(Beginning of LISTED RECORDS)

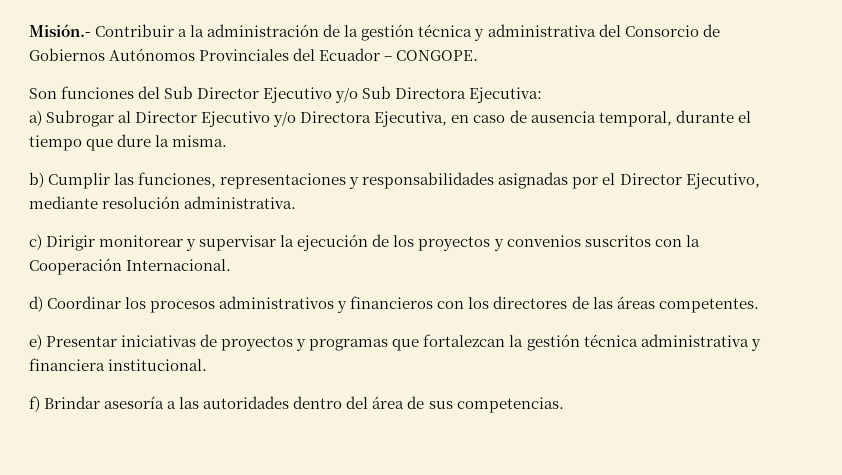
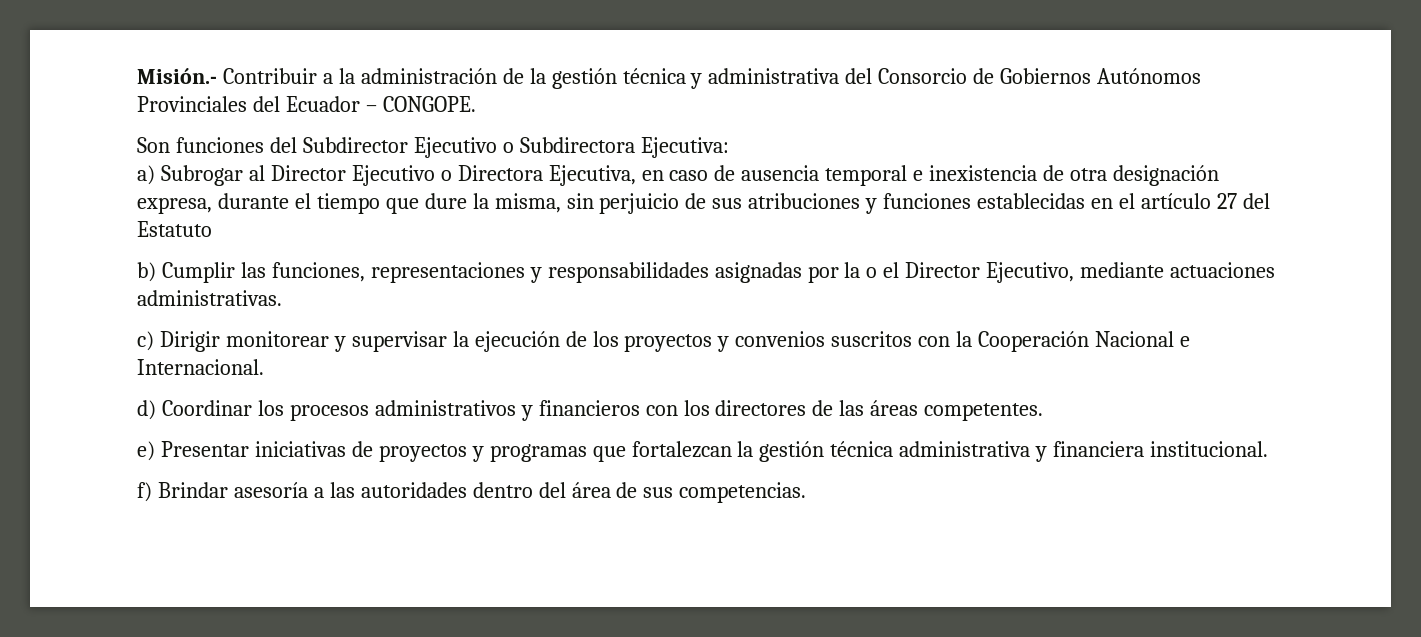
[164,86,467,103] Sub Director Ejecutivo y/o Sub Directora -> [302,137,635,158] Subdirector Ejecutivo o Subdirectora
[273,111,297,127] y/o -> [440,170,452,181] o
[598,111,672,127] temporal, -> [825,165,1219,186] [137,197,212,214] temporal e inexistencia de otra designación expresa,
[172,135,228,147] misma. -> [494,193,1270,214] [137,221,212,237] misma, sin perjuicio de sus atribuciones y funciones establecidas en el artículo 27 del Estatuto
(599, 183) none -> [844,262,878,278] la o
[102,196,297,209] resolución administrativa. -> [1170,262,1276,278] [137,290,282,306] actuaciones administrativas.
(122, 266) none -> [1095,331,1190,347] Nacional e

(End of LISTED RECORDS)

Search the entries for "none" and copy each matching line.

[RESULT]:
(599, 183) none -> [844,262,878,278] la o
(122, 266) none -> [1095,331,1190,347] Nacional e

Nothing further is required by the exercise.